YOUR INSTRUCTIONS: Below are the records; give again exactly the line with "- The right", the line with "clear what it can mean for God to speak", and each line that lies between them, and nothing besides.

· · · · · · ·

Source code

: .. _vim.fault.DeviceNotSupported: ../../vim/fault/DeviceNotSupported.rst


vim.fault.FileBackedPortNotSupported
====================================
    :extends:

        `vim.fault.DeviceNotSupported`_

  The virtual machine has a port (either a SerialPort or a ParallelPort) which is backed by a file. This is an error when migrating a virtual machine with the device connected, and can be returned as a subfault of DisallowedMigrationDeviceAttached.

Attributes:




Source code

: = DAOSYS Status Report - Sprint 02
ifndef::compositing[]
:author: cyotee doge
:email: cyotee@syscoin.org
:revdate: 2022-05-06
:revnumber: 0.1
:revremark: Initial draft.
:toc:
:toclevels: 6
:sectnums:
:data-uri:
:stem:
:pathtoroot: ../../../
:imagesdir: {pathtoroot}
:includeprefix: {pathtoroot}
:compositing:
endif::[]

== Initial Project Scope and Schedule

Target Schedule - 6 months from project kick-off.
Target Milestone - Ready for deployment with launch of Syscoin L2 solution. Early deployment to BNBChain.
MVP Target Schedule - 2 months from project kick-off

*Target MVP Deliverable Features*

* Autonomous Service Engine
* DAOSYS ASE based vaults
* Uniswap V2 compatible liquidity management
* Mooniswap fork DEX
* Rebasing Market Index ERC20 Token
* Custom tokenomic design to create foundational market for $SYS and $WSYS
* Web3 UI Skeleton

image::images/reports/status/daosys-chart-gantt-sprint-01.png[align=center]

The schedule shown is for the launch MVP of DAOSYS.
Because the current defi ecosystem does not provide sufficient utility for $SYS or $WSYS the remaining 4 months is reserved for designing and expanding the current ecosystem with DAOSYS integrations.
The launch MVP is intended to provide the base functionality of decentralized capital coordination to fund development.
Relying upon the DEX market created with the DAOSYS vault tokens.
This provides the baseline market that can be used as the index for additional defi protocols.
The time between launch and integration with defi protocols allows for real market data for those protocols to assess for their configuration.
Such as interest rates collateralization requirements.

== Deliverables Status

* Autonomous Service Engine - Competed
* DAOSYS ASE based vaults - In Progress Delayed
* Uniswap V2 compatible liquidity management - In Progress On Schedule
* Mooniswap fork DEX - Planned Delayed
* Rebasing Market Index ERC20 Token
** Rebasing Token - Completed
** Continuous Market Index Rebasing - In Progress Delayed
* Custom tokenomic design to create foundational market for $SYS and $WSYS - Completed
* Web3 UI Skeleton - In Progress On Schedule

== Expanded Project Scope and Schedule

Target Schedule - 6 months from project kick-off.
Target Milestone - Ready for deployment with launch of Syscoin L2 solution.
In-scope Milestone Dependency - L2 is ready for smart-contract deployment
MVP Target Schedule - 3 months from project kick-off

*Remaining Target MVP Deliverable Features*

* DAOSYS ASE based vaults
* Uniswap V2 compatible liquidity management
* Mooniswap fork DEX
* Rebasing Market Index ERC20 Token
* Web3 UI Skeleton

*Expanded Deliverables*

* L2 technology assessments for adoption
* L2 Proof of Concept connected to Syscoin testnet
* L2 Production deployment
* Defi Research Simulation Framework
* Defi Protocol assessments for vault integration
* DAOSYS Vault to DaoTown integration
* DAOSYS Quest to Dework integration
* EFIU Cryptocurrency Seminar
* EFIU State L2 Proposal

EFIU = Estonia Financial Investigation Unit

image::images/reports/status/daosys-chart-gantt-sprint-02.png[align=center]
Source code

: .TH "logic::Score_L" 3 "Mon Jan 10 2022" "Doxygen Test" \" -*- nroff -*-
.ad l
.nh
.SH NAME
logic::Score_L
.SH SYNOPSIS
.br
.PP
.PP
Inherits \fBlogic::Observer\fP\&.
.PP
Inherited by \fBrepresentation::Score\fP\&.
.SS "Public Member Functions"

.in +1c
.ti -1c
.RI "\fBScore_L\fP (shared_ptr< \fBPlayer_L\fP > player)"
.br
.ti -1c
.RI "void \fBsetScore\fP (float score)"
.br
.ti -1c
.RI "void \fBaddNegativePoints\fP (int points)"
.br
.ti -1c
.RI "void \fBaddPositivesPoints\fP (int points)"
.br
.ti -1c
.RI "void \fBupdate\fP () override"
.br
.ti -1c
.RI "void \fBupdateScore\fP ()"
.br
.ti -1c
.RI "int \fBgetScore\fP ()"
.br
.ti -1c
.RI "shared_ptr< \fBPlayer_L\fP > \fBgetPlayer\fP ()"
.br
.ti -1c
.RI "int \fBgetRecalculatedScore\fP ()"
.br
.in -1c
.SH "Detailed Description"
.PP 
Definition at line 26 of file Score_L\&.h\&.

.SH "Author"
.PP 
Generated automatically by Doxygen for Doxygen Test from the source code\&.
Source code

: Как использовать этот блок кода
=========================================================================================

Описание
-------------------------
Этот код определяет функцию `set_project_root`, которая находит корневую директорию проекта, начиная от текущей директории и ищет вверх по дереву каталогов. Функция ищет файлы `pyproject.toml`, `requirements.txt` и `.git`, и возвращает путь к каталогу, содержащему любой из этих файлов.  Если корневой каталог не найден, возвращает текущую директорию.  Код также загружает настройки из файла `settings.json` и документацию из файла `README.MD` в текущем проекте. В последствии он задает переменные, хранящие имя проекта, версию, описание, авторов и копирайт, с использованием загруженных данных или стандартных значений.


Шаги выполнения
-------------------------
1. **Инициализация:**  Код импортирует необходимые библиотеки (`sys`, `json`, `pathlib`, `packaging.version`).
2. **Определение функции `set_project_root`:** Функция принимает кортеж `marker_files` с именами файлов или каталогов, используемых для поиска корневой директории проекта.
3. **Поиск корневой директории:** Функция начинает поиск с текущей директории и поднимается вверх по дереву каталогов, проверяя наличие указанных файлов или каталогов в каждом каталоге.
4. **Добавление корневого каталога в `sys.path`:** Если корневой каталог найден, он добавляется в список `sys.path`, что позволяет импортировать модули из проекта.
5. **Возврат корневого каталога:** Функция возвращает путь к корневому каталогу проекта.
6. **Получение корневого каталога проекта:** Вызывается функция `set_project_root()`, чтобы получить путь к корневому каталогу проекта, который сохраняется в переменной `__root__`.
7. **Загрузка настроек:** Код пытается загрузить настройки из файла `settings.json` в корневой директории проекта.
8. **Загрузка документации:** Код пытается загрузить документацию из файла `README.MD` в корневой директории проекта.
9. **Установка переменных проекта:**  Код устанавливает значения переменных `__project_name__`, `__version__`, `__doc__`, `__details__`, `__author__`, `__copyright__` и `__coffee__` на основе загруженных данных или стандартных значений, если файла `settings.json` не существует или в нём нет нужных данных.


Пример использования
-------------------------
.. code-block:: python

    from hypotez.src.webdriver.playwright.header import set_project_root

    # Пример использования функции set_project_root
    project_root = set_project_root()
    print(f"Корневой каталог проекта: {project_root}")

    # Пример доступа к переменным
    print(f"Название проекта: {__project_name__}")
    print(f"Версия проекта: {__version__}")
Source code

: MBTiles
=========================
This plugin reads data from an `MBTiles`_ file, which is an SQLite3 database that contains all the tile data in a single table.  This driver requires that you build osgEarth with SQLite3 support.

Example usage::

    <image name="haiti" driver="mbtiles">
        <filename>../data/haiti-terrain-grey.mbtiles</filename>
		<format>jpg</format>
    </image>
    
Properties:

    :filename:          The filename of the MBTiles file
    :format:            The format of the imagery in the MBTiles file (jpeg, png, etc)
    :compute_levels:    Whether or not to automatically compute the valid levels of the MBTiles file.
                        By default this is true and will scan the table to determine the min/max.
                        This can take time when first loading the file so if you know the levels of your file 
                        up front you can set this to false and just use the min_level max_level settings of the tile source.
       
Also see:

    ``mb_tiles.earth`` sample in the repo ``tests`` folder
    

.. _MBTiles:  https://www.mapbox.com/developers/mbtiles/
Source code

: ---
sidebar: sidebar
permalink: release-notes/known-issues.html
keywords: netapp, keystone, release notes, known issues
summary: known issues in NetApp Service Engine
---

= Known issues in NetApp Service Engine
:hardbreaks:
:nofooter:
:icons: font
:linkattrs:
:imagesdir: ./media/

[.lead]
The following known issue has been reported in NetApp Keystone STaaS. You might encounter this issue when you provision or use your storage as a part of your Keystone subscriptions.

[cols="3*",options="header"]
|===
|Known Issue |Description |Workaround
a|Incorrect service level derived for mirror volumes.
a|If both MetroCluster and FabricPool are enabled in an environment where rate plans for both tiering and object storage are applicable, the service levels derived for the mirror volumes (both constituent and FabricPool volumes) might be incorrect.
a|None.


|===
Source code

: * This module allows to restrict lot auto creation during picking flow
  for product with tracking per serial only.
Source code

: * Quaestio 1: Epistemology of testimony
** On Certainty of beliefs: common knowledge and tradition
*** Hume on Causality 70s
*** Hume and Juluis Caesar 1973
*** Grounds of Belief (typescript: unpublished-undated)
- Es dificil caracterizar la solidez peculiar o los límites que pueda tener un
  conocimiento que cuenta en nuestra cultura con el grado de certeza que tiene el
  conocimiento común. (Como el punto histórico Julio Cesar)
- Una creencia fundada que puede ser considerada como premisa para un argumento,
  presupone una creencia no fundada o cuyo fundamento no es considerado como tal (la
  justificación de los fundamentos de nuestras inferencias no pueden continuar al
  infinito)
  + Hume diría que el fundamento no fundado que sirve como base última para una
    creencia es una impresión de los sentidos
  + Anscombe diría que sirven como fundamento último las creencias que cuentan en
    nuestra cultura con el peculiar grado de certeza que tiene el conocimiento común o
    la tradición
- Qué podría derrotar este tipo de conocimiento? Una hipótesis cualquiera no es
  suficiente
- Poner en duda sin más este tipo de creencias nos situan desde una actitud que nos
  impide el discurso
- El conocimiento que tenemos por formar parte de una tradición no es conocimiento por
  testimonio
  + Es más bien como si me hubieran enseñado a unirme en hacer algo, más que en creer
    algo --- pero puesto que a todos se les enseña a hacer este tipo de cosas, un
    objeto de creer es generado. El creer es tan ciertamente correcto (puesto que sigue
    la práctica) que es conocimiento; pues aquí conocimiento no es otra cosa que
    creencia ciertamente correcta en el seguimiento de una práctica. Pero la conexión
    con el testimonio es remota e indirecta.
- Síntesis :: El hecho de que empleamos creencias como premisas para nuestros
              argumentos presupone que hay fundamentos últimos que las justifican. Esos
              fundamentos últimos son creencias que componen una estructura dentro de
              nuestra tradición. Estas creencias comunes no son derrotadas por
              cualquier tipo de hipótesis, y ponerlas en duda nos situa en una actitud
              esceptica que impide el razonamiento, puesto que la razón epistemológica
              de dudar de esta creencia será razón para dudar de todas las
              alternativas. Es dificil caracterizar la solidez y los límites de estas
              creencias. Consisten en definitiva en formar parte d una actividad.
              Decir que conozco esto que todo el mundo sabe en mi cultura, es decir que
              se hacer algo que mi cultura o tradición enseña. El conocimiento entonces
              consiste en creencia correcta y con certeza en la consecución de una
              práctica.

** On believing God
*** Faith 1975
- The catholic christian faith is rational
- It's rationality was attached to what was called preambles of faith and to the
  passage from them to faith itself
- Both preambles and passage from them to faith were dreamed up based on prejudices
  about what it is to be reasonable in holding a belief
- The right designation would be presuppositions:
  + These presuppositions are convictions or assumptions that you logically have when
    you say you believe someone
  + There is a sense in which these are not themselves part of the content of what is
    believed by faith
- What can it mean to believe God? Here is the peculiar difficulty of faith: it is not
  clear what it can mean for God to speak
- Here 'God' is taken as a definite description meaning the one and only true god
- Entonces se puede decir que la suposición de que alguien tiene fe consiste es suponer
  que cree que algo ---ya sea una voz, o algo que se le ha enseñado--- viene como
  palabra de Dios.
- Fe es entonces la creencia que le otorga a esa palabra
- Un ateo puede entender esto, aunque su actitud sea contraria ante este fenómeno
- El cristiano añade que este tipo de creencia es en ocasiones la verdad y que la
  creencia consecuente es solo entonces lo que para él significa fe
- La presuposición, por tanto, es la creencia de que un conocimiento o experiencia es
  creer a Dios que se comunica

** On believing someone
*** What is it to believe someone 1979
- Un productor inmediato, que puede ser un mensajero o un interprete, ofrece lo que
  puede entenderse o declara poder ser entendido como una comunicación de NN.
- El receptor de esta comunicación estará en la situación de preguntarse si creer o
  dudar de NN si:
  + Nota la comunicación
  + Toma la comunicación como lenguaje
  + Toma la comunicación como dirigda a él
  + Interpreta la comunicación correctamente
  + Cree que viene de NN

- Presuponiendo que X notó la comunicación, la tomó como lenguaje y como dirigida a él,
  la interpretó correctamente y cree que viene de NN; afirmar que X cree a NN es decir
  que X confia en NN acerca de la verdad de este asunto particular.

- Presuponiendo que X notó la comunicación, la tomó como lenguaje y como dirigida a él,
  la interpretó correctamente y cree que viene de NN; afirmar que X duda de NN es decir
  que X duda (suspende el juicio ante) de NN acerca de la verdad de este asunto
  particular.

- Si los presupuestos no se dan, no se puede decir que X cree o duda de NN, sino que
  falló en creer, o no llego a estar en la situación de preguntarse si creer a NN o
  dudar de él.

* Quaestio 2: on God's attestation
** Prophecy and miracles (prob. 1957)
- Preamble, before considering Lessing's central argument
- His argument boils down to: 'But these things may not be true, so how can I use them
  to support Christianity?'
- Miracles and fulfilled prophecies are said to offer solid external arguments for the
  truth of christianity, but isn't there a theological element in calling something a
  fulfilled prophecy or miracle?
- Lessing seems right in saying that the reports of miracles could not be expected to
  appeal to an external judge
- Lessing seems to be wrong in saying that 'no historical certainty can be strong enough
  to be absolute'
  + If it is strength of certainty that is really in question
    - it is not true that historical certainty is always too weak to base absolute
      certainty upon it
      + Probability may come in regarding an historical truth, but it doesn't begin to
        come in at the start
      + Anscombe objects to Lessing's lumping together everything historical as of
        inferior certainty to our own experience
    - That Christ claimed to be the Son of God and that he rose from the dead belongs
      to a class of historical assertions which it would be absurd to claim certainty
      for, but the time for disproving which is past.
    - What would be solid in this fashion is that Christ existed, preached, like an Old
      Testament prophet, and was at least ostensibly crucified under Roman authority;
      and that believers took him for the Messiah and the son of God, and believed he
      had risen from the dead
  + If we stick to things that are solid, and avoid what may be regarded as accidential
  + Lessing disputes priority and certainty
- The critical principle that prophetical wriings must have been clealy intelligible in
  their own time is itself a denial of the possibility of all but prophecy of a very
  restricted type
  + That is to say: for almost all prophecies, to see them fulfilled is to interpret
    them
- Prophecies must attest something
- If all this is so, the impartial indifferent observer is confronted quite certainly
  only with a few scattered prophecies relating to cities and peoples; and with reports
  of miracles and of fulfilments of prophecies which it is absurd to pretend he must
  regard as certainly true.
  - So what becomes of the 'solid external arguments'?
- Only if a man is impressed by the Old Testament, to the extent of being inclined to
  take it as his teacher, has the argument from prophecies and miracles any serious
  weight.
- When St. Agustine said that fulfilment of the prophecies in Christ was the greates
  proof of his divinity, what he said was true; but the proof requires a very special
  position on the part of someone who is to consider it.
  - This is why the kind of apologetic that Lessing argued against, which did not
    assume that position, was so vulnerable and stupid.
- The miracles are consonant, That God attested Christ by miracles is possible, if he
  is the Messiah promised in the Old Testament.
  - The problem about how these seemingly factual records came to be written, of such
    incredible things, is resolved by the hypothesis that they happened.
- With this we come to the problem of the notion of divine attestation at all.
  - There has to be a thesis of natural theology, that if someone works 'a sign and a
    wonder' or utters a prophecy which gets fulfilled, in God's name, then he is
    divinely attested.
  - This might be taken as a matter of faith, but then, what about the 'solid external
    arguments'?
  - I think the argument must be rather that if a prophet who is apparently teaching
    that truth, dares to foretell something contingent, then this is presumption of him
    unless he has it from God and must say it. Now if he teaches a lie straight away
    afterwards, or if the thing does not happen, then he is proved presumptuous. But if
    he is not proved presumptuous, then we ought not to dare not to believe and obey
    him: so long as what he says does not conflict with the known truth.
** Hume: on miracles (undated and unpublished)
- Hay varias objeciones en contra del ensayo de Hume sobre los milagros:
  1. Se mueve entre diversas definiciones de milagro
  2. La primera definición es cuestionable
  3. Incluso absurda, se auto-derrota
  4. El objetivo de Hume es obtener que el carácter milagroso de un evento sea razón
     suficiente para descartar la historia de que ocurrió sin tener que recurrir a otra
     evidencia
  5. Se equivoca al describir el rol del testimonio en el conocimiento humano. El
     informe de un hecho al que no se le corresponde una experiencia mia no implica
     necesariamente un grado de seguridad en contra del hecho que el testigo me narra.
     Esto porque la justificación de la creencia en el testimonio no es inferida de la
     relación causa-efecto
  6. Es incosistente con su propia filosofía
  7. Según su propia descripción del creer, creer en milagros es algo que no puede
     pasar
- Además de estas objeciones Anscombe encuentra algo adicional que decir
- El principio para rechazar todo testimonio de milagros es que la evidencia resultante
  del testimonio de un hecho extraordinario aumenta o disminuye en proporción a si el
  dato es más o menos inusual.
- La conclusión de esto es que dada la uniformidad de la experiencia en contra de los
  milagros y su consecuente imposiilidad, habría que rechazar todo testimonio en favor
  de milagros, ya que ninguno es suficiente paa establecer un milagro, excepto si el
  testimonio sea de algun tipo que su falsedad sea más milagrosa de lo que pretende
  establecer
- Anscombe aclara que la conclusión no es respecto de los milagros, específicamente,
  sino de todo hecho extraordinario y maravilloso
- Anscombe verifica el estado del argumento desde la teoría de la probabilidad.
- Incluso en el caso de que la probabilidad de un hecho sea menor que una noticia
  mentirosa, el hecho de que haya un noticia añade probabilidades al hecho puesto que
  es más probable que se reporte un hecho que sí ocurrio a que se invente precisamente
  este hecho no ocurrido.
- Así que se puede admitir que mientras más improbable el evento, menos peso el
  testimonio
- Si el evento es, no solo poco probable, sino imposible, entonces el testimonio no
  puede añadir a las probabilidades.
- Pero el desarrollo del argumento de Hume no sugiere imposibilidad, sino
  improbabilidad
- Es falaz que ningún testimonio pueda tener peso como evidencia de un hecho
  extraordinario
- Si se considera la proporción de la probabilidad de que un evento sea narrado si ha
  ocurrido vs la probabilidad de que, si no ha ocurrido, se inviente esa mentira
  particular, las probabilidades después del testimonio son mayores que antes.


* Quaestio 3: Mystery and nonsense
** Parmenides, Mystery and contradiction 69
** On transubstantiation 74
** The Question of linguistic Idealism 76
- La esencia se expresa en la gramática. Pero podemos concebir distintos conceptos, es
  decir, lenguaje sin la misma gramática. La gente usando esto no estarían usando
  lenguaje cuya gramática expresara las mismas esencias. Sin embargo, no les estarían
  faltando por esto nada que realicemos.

· · · · · · ·

TASK ANSWER:
- The right designation would be presuppositions:
  + These presuppositions are convictions or assumptions that you logically have when
    you say you believe someone
  + There is a sense in which these are not themselves part of the content of what is
    believed by faith
- What can it mean to believe God? Here is the peculiar difficulty of faith: it is not
  clear what it can mean for God to speak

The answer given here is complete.